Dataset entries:
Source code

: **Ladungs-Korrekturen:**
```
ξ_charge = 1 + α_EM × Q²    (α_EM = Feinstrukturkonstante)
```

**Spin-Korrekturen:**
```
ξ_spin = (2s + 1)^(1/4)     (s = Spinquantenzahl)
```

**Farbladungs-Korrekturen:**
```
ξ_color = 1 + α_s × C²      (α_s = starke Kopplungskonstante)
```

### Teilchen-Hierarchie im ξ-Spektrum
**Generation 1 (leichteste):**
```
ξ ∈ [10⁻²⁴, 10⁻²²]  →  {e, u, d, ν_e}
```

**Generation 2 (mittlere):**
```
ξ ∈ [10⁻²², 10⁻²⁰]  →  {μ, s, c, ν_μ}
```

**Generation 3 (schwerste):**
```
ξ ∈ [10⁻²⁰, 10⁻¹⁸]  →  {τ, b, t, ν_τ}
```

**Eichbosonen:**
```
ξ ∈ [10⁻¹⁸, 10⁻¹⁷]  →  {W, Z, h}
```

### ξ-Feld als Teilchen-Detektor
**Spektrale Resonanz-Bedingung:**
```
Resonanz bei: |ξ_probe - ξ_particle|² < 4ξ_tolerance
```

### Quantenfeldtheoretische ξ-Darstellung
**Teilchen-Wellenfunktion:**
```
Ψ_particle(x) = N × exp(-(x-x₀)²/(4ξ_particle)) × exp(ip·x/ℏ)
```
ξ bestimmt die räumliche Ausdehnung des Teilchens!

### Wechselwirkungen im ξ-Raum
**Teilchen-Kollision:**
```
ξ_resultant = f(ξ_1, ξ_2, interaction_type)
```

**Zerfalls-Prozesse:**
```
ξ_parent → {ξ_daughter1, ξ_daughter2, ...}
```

*Prompt*
The word "Korrekturen" may occur in lines of the data above; say how many lines hold it, giving only the number.

*Result of this exercise*
3